● **Exercise passage**:
*** Block opens ***
Therapeutic nanoparticles are under intense development for the treatment of diseases (e.g., cancer, cardiovascular diseases) (Allen et al., Science, 2004). Through rational design of nanoparticle properties, they can enhance and sustain the delivery of drug payload to desired biological sites (Davis et al., Nat. Rev. Drug Discov., 2008). Current progress lies on perturbing the physicochemcial properties of nanomaterials (e.g., size, charge, shape, targeting ligand density) to achieve desired clinical outcomes (e.g., circulation, stability, toxicity, efficacy). For any therapeutic to exert its intended effect, and given the high cost and synthetic difficulty of pure and potent compounds, precise delivery to targeted sites is imperative. Yet, not much research effort has been directed to elucidate the mechanisms of delivery.

Despite proven success in delivery in a few organs (e.g., tumor, liver), reports on successful targeted delivery to other sites still remain scarce. From our previous work, intravenously (i.v.) injected gold nanoparticles of different sizes in the sub-micron size range (20 – 150 nm) do notnaturally accumulate inside organs except the liver and spleen (Fig.1; Choi et al., PNAS, 2011). The mere deposition of 1-2% of the injected dose in the kidney, heart, lung, and pancreas highlights the biological barriers that obstruct efficient nanoparticle entry, restricting the delivery of actual therapeutic nanoparticles for treatment of diseases arisen from these sites. This realization prompts our research group to question if nanostructures, when strategically engineered, can accumulate in these “challenging organs” in appreciable quantities.

Our approach: Dissection of basic "nano-bio" interactions

To design novel and functional nanostructures for targeted delivery to challenging biological sites in vivo, our research group believes the importance of dissecting the basic interactions of nanoparticles with biological structures across the vast length scales of organ, tissue, and cell. Take our previous work on kidney targeting as the first example.
*** Block closes ***
[Text extracted from each page]
*** Block opens ***
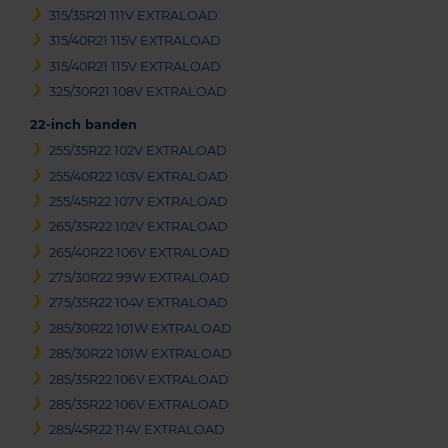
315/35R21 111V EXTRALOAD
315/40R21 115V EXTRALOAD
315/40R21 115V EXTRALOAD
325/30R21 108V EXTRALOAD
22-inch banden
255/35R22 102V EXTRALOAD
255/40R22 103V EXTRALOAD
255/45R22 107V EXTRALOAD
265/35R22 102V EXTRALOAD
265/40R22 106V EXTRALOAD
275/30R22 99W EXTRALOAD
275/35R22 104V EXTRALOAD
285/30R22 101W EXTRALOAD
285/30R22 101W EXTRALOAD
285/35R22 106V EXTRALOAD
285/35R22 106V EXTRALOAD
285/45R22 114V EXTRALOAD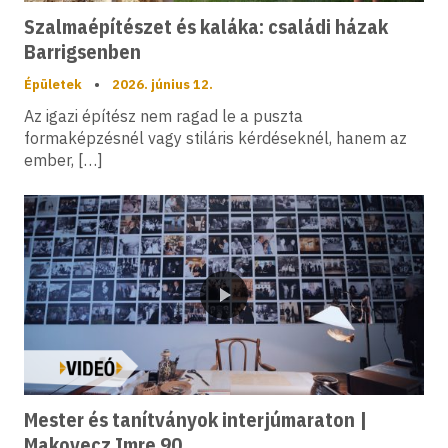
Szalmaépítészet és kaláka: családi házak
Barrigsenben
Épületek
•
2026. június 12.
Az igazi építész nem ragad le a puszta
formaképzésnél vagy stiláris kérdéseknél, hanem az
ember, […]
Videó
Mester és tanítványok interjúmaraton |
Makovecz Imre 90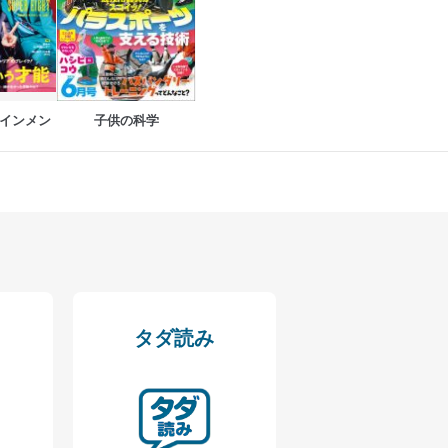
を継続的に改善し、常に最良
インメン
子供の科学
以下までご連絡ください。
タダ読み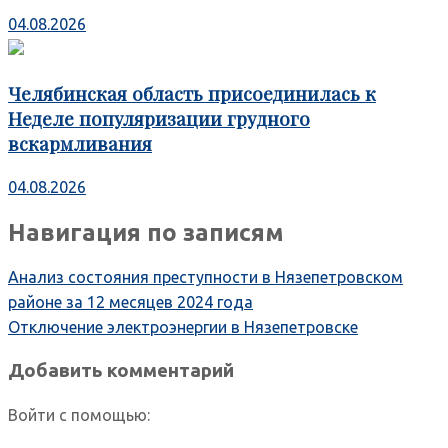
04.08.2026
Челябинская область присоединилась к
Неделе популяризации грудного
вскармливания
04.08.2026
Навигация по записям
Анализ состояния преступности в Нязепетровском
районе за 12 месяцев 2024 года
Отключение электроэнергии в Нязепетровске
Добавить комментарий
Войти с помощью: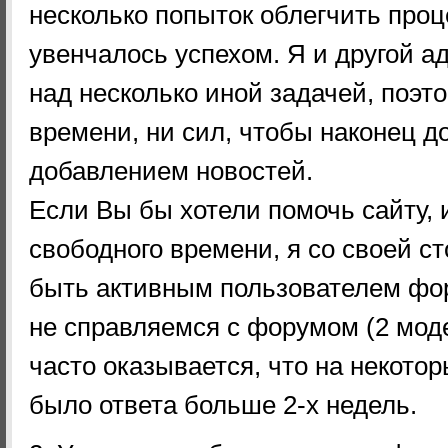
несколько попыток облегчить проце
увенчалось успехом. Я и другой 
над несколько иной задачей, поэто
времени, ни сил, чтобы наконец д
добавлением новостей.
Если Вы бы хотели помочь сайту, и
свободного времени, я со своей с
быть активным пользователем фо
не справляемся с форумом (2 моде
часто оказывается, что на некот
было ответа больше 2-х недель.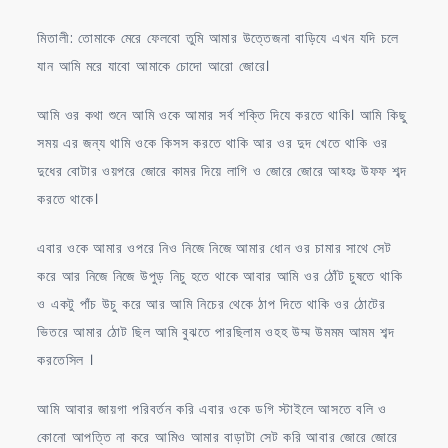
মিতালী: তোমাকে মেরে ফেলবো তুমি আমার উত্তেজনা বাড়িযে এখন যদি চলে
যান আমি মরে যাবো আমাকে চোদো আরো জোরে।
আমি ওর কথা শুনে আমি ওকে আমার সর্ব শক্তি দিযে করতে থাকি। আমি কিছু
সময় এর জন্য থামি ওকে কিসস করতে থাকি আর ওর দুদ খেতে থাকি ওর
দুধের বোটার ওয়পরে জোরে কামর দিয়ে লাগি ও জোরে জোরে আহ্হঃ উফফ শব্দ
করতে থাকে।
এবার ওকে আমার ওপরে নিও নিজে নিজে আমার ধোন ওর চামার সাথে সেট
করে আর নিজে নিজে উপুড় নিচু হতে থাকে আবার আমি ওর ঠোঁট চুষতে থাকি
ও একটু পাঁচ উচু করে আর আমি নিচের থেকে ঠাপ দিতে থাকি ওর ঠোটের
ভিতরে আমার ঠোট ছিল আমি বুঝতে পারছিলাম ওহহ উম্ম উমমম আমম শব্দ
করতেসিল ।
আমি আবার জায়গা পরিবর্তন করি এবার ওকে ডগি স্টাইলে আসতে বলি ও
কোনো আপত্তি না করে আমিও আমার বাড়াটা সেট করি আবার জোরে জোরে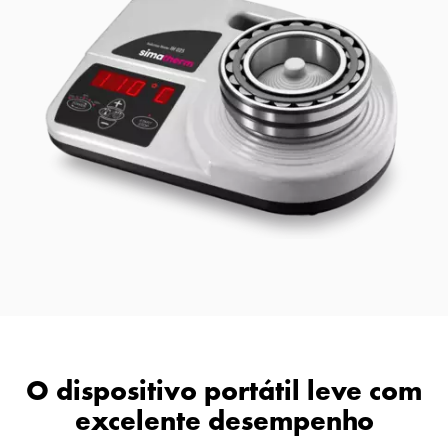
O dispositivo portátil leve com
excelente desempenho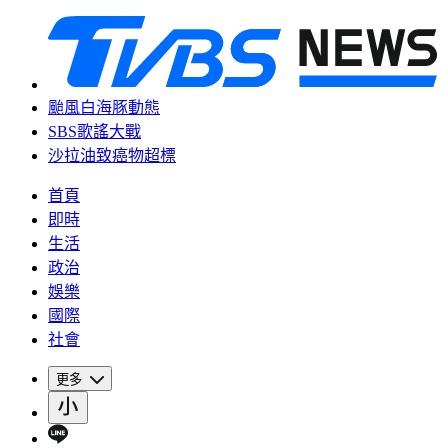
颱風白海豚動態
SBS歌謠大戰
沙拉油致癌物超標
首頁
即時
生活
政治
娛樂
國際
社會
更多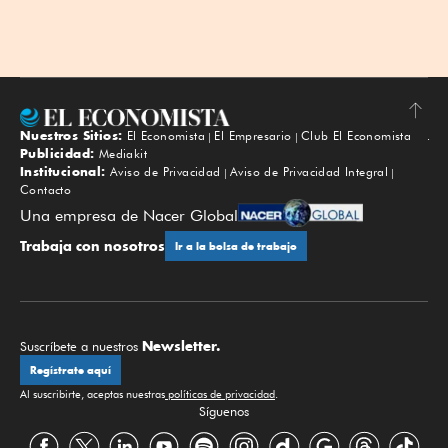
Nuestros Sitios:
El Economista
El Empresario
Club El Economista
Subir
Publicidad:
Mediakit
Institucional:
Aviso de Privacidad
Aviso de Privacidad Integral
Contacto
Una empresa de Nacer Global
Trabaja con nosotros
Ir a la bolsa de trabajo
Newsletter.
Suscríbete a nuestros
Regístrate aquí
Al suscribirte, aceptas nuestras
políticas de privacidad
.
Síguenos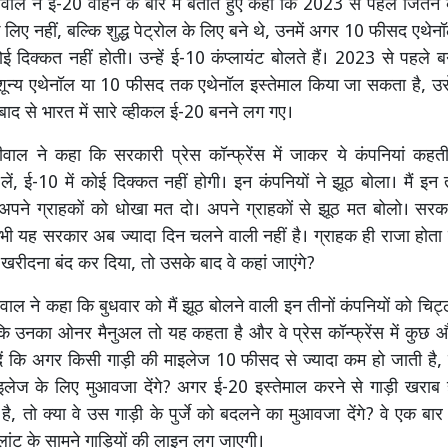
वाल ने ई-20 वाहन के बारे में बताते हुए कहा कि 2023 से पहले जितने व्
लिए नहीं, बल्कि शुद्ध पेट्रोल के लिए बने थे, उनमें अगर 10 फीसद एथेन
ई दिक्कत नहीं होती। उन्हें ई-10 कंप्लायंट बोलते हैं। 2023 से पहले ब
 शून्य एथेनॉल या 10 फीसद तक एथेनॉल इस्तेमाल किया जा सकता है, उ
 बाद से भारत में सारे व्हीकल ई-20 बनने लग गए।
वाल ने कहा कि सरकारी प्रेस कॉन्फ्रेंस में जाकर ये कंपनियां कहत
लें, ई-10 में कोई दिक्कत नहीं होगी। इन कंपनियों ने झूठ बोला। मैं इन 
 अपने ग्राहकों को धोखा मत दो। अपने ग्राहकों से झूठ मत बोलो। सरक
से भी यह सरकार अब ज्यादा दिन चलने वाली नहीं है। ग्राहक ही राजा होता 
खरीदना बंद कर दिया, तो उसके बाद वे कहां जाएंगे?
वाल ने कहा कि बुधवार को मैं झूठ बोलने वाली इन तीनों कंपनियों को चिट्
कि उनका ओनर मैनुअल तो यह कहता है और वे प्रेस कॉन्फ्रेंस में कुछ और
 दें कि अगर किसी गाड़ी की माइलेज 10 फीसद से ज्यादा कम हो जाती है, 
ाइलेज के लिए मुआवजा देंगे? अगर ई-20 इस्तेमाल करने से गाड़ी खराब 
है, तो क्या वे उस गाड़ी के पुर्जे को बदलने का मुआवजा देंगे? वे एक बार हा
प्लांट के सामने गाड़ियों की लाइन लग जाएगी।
*** Block closes ***
*** Block opens ***
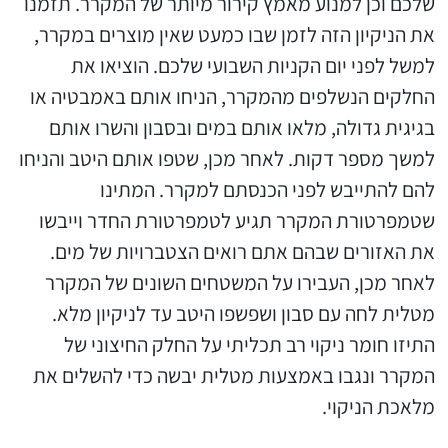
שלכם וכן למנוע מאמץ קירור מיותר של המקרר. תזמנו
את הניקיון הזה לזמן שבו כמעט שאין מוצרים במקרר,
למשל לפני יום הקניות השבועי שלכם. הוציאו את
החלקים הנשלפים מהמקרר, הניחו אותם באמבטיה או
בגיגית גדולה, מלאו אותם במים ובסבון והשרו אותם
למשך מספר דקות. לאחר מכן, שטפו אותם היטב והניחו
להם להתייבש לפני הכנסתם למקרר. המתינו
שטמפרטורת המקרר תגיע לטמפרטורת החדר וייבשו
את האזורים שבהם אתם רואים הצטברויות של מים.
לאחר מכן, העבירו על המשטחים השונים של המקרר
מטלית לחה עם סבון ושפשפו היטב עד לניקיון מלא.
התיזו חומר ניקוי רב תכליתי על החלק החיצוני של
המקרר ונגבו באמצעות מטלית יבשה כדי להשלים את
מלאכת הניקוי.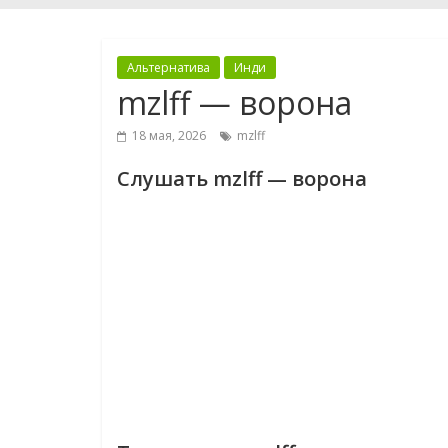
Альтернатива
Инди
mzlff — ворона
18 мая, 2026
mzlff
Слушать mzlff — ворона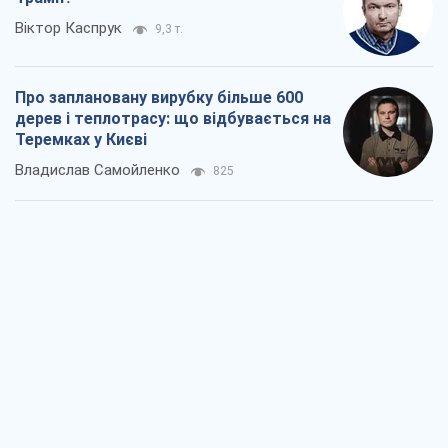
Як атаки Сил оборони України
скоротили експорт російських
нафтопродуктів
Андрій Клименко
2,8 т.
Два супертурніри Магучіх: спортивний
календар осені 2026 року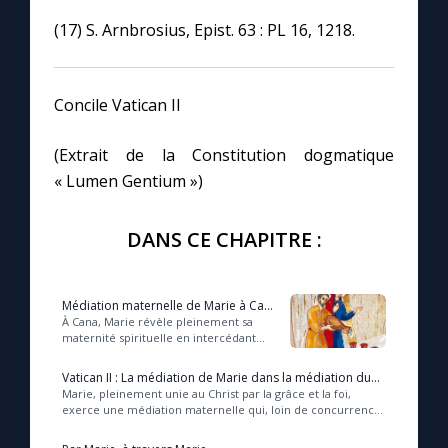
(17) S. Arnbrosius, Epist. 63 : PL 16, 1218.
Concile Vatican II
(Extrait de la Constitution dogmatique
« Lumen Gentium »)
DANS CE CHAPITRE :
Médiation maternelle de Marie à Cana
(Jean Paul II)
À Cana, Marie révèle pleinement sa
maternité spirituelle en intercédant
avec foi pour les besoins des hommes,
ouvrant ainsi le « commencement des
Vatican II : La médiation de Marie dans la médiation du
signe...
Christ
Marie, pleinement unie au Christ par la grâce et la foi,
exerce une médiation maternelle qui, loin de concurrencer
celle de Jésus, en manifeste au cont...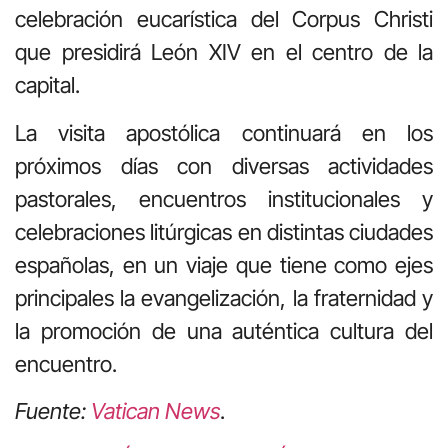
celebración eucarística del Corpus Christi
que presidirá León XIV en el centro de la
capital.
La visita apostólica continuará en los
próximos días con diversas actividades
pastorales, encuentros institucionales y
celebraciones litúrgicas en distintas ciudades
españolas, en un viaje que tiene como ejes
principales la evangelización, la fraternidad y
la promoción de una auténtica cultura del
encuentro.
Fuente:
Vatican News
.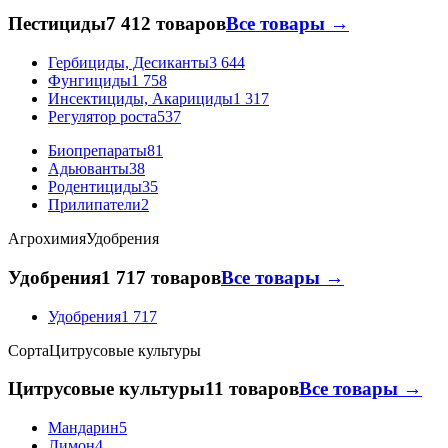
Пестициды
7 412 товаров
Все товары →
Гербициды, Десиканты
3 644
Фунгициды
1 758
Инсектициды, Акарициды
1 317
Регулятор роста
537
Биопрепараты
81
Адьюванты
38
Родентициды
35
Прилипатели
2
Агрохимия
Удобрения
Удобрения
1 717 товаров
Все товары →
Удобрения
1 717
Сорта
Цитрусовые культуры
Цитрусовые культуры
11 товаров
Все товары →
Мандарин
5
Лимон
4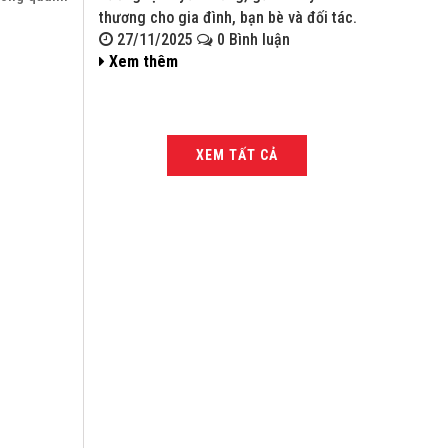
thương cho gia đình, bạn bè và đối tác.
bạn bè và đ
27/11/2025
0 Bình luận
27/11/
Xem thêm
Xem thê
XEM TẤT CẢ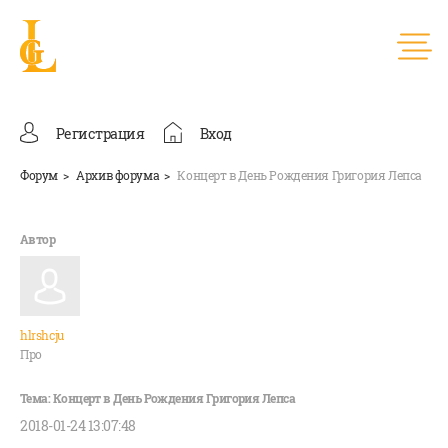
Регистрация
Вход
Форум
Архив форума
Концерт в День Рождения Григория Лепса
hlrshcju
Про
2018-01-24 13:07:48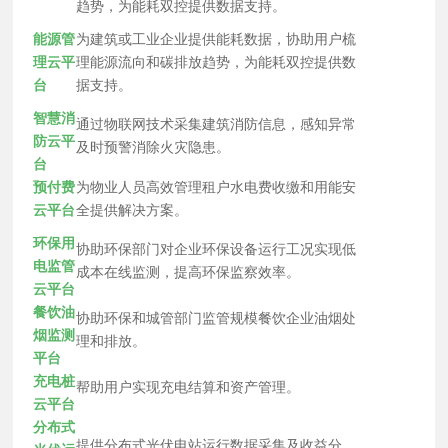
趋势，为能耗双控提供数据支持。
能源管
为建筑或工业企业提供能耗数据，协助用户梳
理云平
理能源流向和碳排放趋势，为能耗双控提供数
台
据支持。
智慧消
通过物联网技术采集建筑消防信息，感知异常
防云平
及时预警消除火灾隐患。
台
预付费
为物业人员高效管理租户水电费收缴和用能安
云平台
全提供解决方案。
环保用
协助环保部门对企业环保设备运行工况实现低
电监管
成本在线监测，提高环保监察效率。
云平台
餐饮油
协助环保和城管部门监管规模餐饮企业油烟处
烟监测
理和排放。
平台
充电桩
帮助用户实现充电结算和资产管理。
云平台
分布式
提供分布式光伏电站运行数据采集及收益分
*** Block closes ***
● **Explore the material**:
A. In the passage on therapeutic nanoparticles, what size range of intravenously injected gold nanoparticles did the group's previous work examine?
B. Continue the passage on therapeutic nanoparticle delivery, starting right after its final sentence.

● **Your written answers**:
A. 20–150 nm, in the sub-micron size range.

B.
I. Organ-level distribution As an example, we will explore how gold nanoparticles coated with poly(ethylene glycol) (PEG) will interact with the kidney. After 24 hours of injection, most intravenously injected nanoparticles in the 20-150 nm size regime deposit in the liver and spleen. Intriguingly, there is up to 5% of the injected dose collecting in the kidney. Specifically, such renal deposition is size-dependent: there exists an optimal size range of nanoparticles (i.e., 75 ± 25 nm) in which deposition is maximized. Knowing how nanoparticles interact with the tissue structures within the kidney will aid our understanding in this size-dependent phenomenon.

II. Tissue-level distribution All injected PEGylated gold nanoparticles collect inside renal corpuscles (green box), which are filters of blood for production of urine. Significantly, 75 ± 25 nm nanoparticles (red arrows) can be located in every renal corpuscle, and none can be observed inside the surrounding renal tubules. To investigate the high efficiency for targeting renal corpuscles, knowing how these 75 ± 25 nm nanoparticles interact with the constituent cells of renal corpuscles will be crucial.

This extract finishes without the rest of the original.